Bizleri sürgün edenler, kurumun imkanlarını kullanarak adeta saltanat hayatı yaşamaktadırlar. Bölge Müdürü ve Servis Müdürleri kurumun kiraladığı araçları özel işlerinde kullanmaktadır. Bölge Müdürünün oğlu Mustafa Can Yurtcu tarafından kurumun 35 ATM 252 Plakalı Passat marka lüks makam aracıyla çakarlı olarak bayramda tam 1800 km yol yapılmış ve bununla ilgili puantajlar kaybedilmiştir. Yine bir Servis Müdürünün eşi her gün düzenli olarak kurumun kiraladığı (35ATB643) plakalı araç ve şöförü ile başka bir kurumdaki işyerinden evine, evinden işyerine, yine her ne özelliği varsa Kira Şefi ve dışardan hizmet alımıyla alınan taşeron bir kadın çalışanı Emlak Servis Müdürlüğüne bağlı (35 ATE 899- 35ATB643) araçlar ve kurumun şöförü ile her gün Alsancak’taki işyerinden Manisa’ya düzenli olarak getirilip götürülmektedir. Emlak Servis Müdürlüğüne ait bu araçlar kiralama şartnamesine de uymamaktadır. Bu araçların tamamının yakıtları kurum tarafından alınmakta, HGS OGS ücretleri de kurum tarafından ödenmektedir. Araçların yakıtmatikleri ve HGS OGS kayıtları kontrol edildiğinde tüm bu gerçekler ortaya çıkacaktır. Bölge Müdürü Urla açıklarında, okey oynadıkları müteahhidin kiraladığı yatla tatil yapmış mıdır? Bu yatın ücreti kim tarafından ödenmiştir? Kuruma fatura edilmiş midir? Urla Kampında Bölge Müdürü ve akrabaları sürekli ücretsiz mi kalmaktadır? Urla kampının güvenlik kameraları neden Haziran ayında sökülmüştür? Hard diskleri ortadan kaldırılmış mıdır? Urla kampında neler saklanmak istenilmektedir?
Bölge Müdürü kurumun çıkarlarını korumaktan, üyelerinin haklarını savunmaktan başka bir şey düşünmeyen biz BTS üyeleri ile uğraşacağına bunların hesabını vermelidir. Devletin makamları saltanat makamlarına çevrilmiştir.
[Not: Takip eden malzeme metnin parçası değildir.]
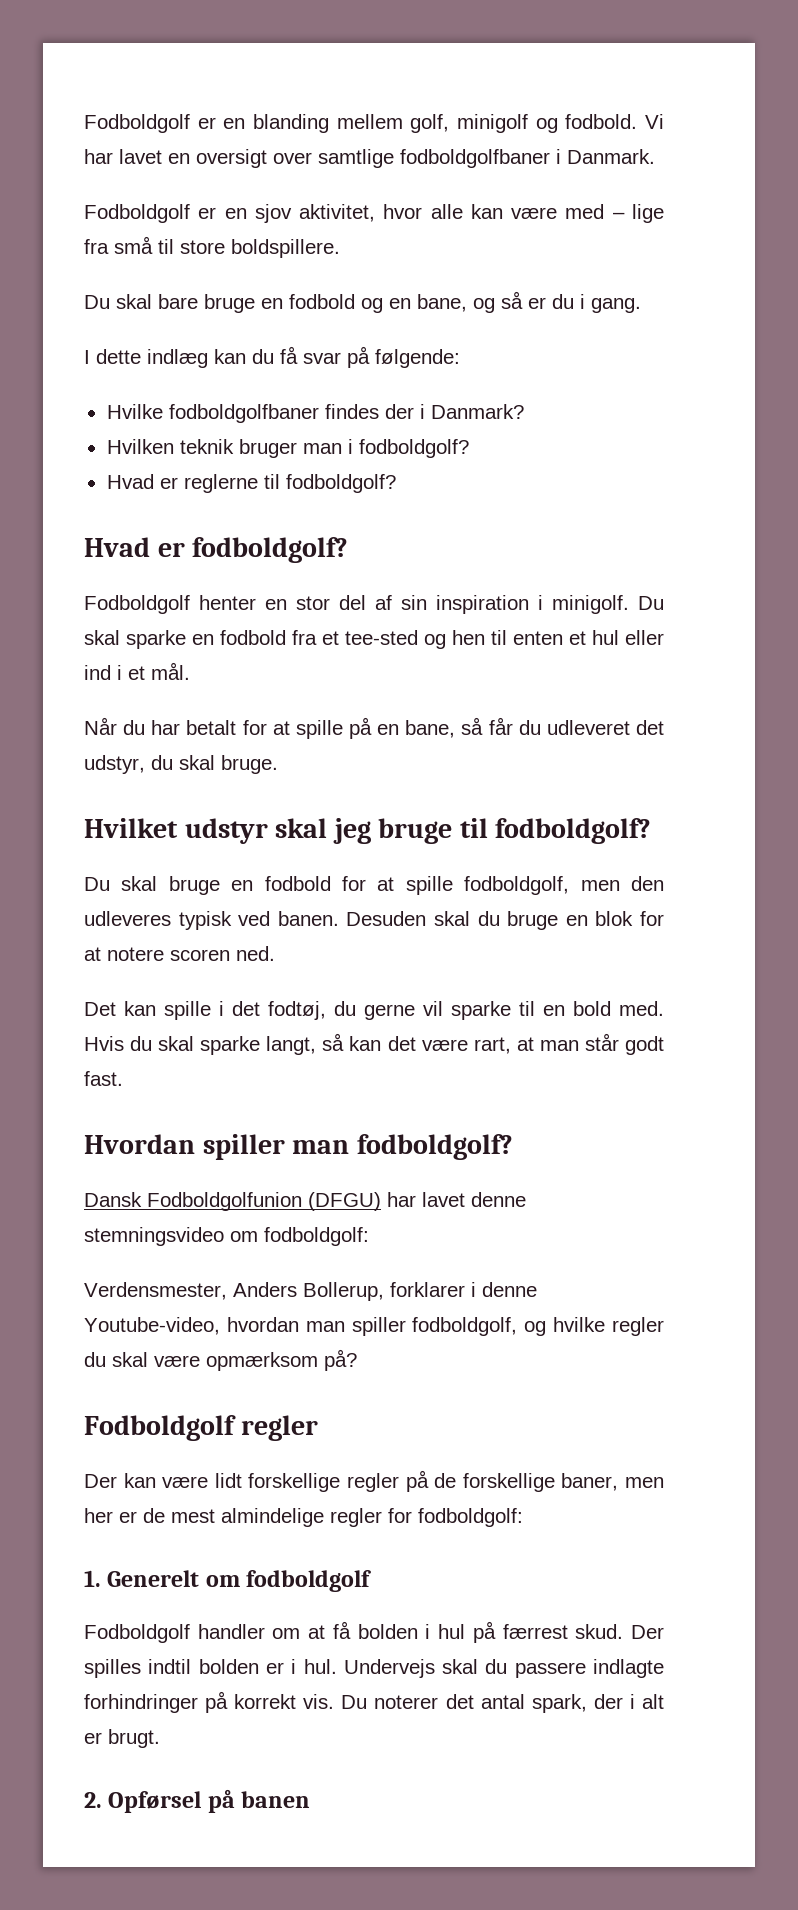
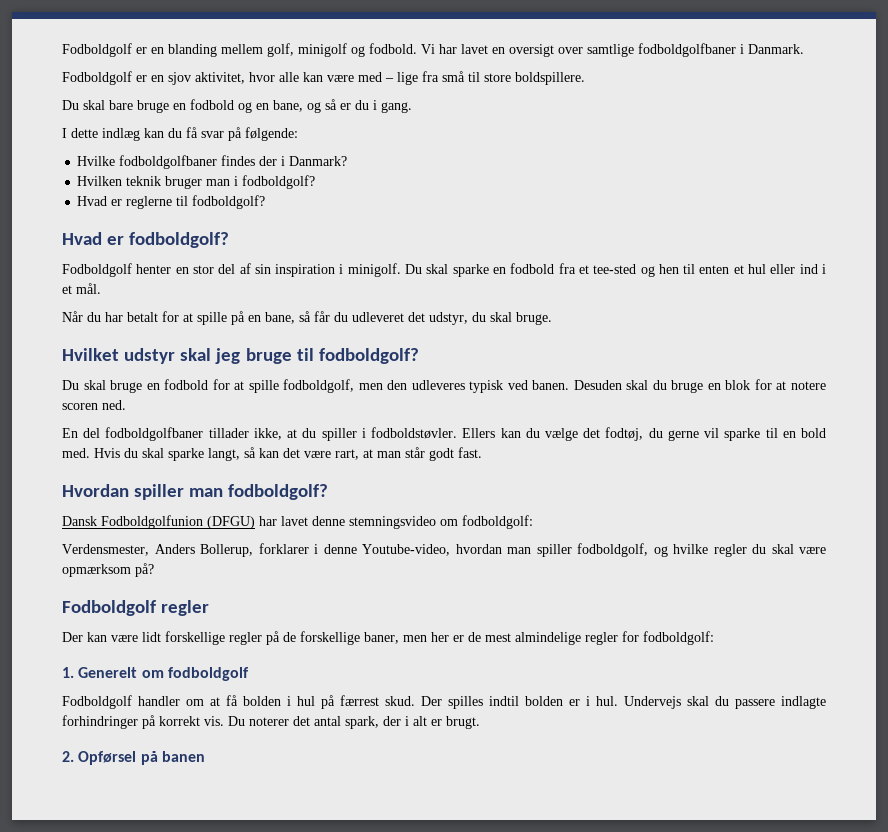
[84,1001,224,1020] Det kan spille i -> [62,427,578,441] En del fodboldgolfbaner tillader ikke, at du spiller i fodboldstøvler. Ellers kan du vælge

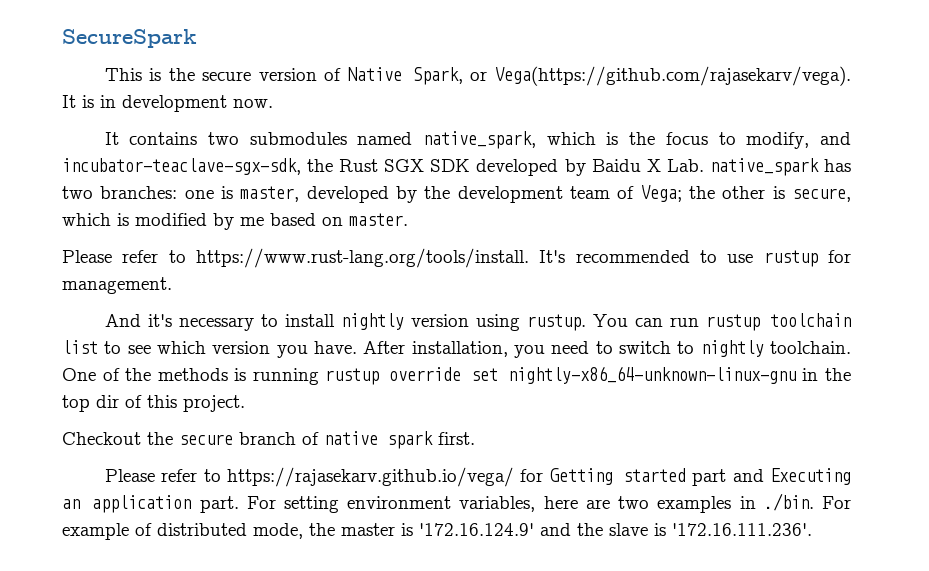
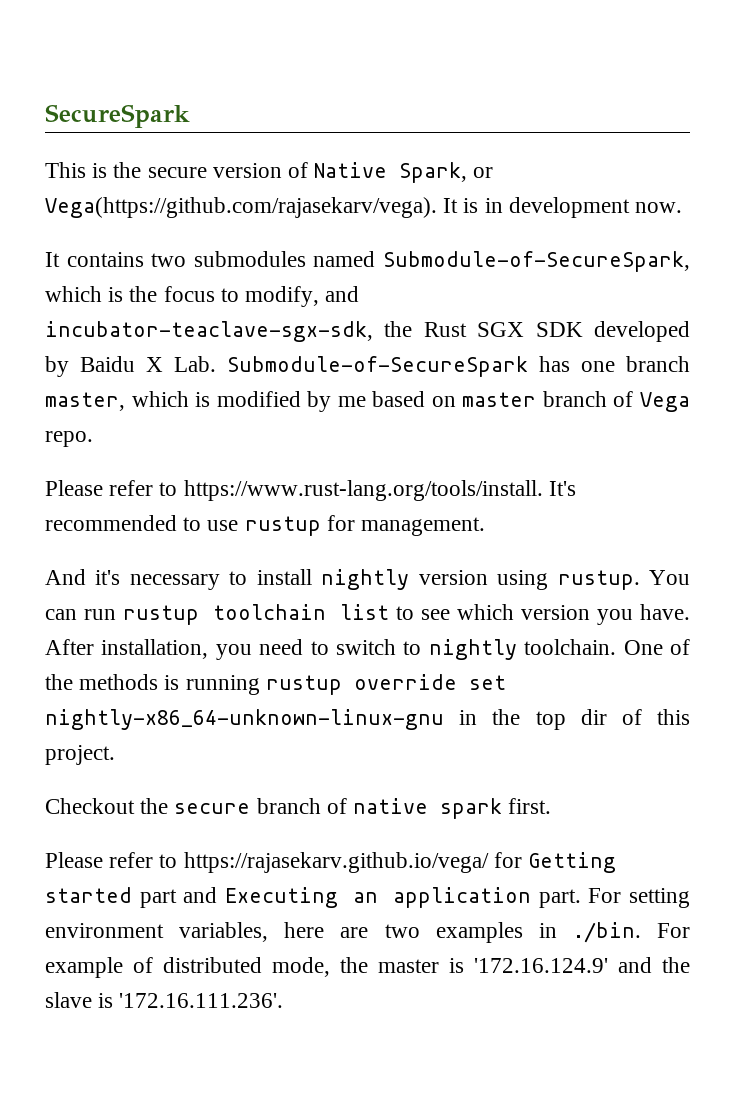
[423,131,537,149] native_spark, -> [383,251,691,272] Submodule-of-SecureSpark,
[709,158,852,176] [62,185,852,203] native_spark has two branches: one is master, developed by the development team of Vega; the other is secure, -> [227,356,690,377] [45,392,125,411] Submodule-of-SecureSpark has one branch master,
[349,213,408,226] master. -> [462,391,690,412] [45,431,93,447] master branch of Vega repo.

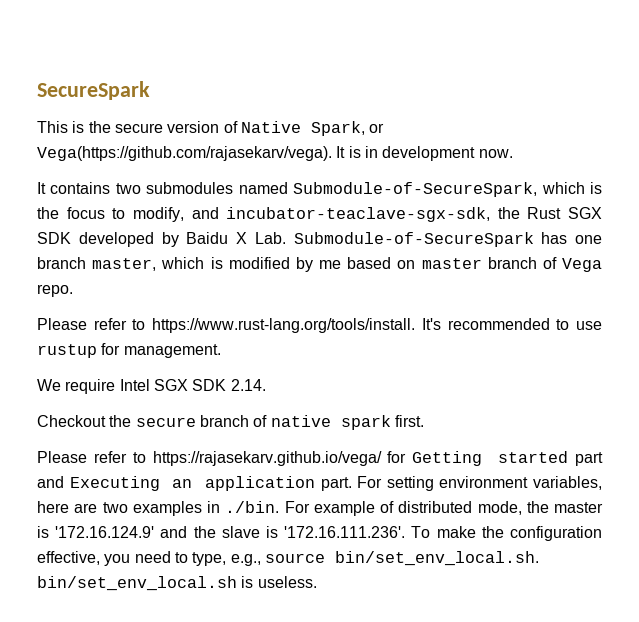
[45,569,691,590] [45,604,690,625] [45,639,690,660] [45,674,506,695] [45,709,690,730] [45,745,115,765] And it's necessary to install nightly version using rustup. You can run rustup toolchain list to see which version you have. After installation, you need to switch to nightly toolchain. One of the methods is running rustup override set nightly-x86_64-unknown-linux-gnu in the top dir of this project. -> [37,379,266,394] We require Intel SGX SDK 2.14.
(284, 1000) none -> [411,526,602,541] [37,551,539,566] [37,576,317,591] To make the configuration effective, you need to type, e.g., source bin/set_env_local.sh. bin/set_env_local.sh is useless.

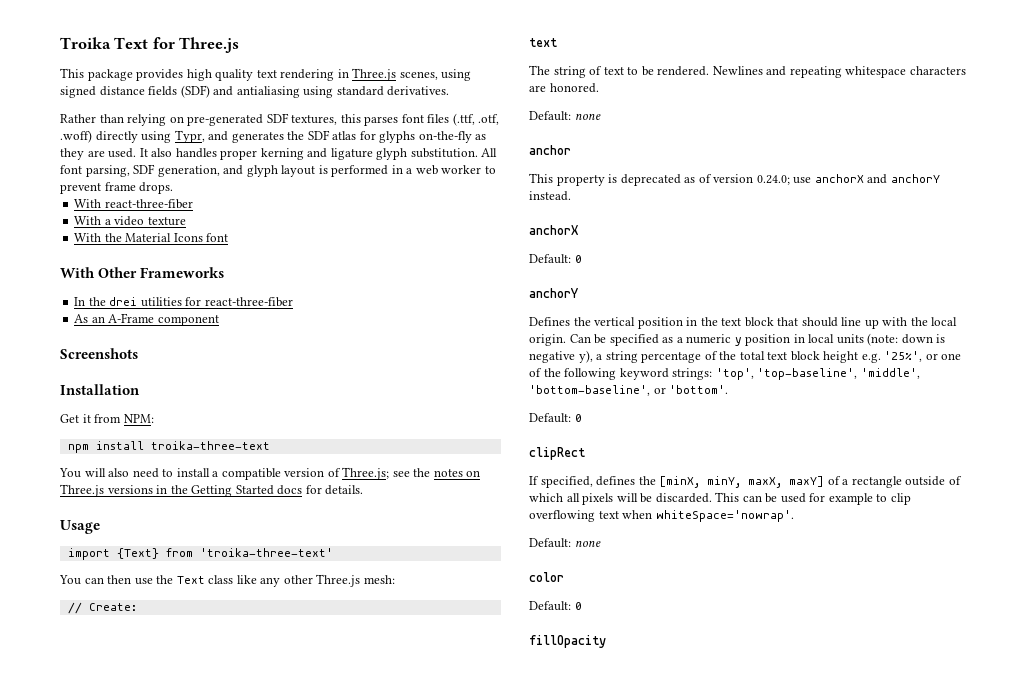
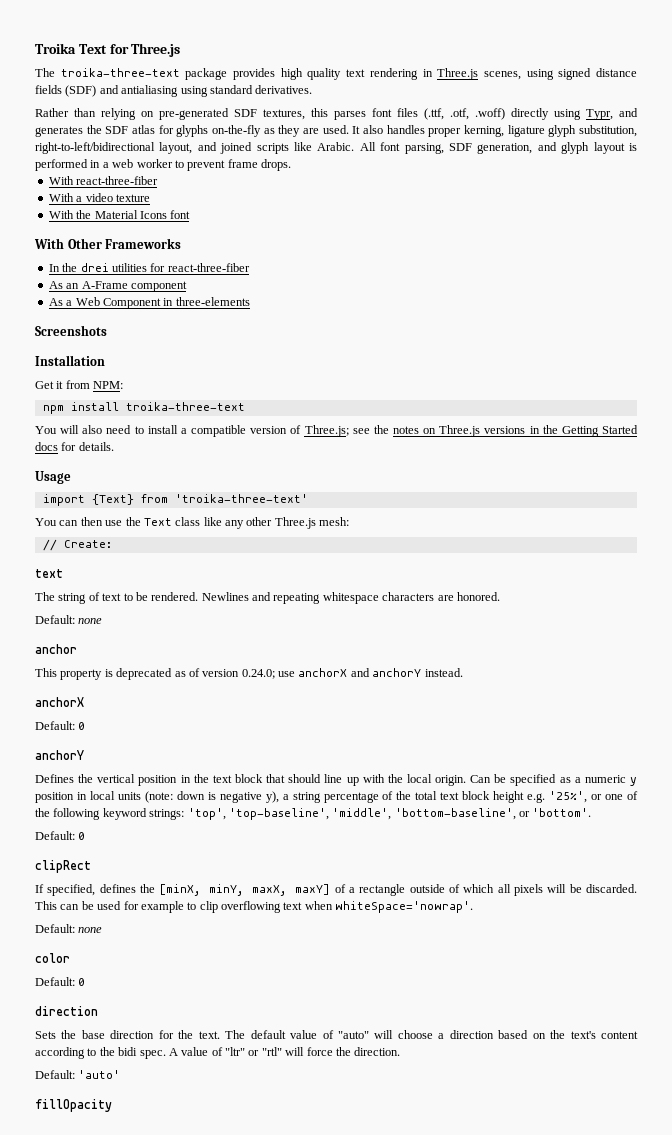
[60,68,84,78] This -> [35,68,180,77] The troika-three-text
[260,148,478,160] kerning and ligature glyph substitution. -> [464,125,638,137] [35,142,355,154] kerning, ligature glyph substitution, right-to-left/bidirectional layout, and joined scripts like Arabic.
(219, 320) none -> [48,297,250,309] // As a Web Component in three-elements
(582, 606) none -> [35,1006,98,1016] [35,1030,638,1039] [35,1047,401,1059] [35,1070,121,1079] // direction // Sets the base direction for the text. The default value of "auto" will choose a direction based on the text's content according to the bidi spec. A value of "ltr" or "rtl" will force the direction. // Default: 'auto'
TCDD 3.Bölge Müdürlüğü adeta saltanat makamı gibi yönetilmektedir. Kurumları asıl zarara uğratan işte bu israflar, bu saltanat hayatlarıdır. Özelleştirmelerin yolunu açan da bu israflardır.
Bölge Müdürlüğümüzde bunlar yaşanırken gerçek demokrasi, eşit yurttaşlık, temel hak ve özgürlüklerin genişlemesi için, sendikal faaliyette bulunma özgürlüğünü kullananlar, gerçekleri halkla, kamuoyuyla paylaşanlar mücadele edenler iktidarın ve onun partizan temsilcileri kurum yöneticilerinin yoğun baskı, sürgün ve soruşturmalarına maruz kalmaktadır. Peşpeşe yapılan düzenlemeler ve hukuk dışı uygulamalar ile iş güvencemize göz dikenler, üyelerimizi tehdit ederek hizaya getirmek ve sindirmek istemektedir.
İktidarın kendileri gibi düşünmeyen herkesi hedef haline getirdiği bir dönemde demokratik koşullarda çalışmayı ve laik yaşam mücadelesini yükseltmek, iş güvencemize sahip çıkmak, artan baskılara, soruşturma, sürgün ve cezalandırma girişimlerine boyun eğmeyeceğimizi göstermek için, özelleştirmeye hayır demek için, çocuklarımızın ve ülkemizin geleceğine sahip çıkmak için mücadelede kararlıyız.